Nachkriegsmoderne

Ursula Baus
14. März 2012

Die Abrissbirne als Vorhut fragwürdiger Investoren, gepaart mit einer infamen üblen Nachrede, die in der Nachkriegsmoderne den Feind jeglicher Baukultur ausmacht, rückt den schönen Bauten aus den Jahren nach 1945 immer öfter zuleibe. Neben dem anerkennenswerten Engagement der professionellen, leider machtlosen Denkmalpflege ist zu beobachten, dass sich jeweils vor Ort Menschen mit bedrohten Nachkriegsbauten sehr stark identifizieren und deswegen auch für ihren Erhalt kämpfen – in diesem eMagazin berichten wir regelmäßig über solche Fälle, genannt sei die Kölner Aktion "Liebe Deine Stadt".
So hatte man sich im November 2011 an der TU Braunschweig zu Kolloquien über "Nachkriegsmoderne kontrovers" getroffen, und jetzt sind die Beiträge in einem lesenswerten Buch zusammengefasst (initiiert vom "Netzwerk Braunschweiger Schule" und unterstützt von der Wüstenrot Stiftung), um das Thema in breiteren Kreisen wach zu halten.
Neben grundlegenden Aspekten zur Rolle der Kritik, der Denkmalpflege, der gesellschaftlichen Kräfte allgemein, wird konkreten Fällen in Braunschweig, Berlin, Heidelberg, Münster, Kiel u.a. angemessene Aufmerksamkeit geschenkt.

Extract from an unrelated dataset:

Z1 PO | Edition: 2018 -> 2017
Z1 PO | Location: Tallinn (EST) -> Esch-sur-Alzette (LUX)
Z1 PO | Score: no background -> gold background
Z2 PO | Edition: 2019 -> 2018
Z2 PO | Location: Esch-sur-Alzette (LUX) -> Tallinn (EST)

Auch die bautechnischen Aspekte werden angesprochen, die in der Nachkriegsarchitektursanierung nicht weniger kompliziert als in der mittelalterlichen Architektur oder der des 19. Jahrhunderts sind. Und eben genau dort, wo die Auseinandersetzung mit der Bausubstanz handfest, sichtbar, substanziell wird, treten auch die Qualitäten dieser Architektur in Erscheinung. Noch ging es der Nachkriegsarchitektur wie der Baukunst aller vorangegangener Epochen: Vernachlässigt und verpönt von den Nachfahren, wiederentdeckt von den "Nachnachfahren". Einen solchen fahrlässigen Umgang mit vorhandener Bausubstanz können wir uns überhaupt nicht mehr erlauben. Nachhaltigkeit gebietet Hege und Pflege, entkräftet Abriss- als Wegwerfmentalität. So darf in der nächsten Runde die Nachkriegsarchitektur vielleicht gar nicht mehr "kontrovers" gesehen, sondern als Wendepunkt im Epochenwechsel der Architekturgeschichte gefeiert werden.

Olaf Gisbertz für das Netzwerk Braunschweiger Schule (Hrsg.): Nachkriegsmoderne kontrovers – Positionen der Gegenwart, 208 S. mit 60 s/w und 61 farb. Fotos und Zeichnungen, Jovis, 32 Euro.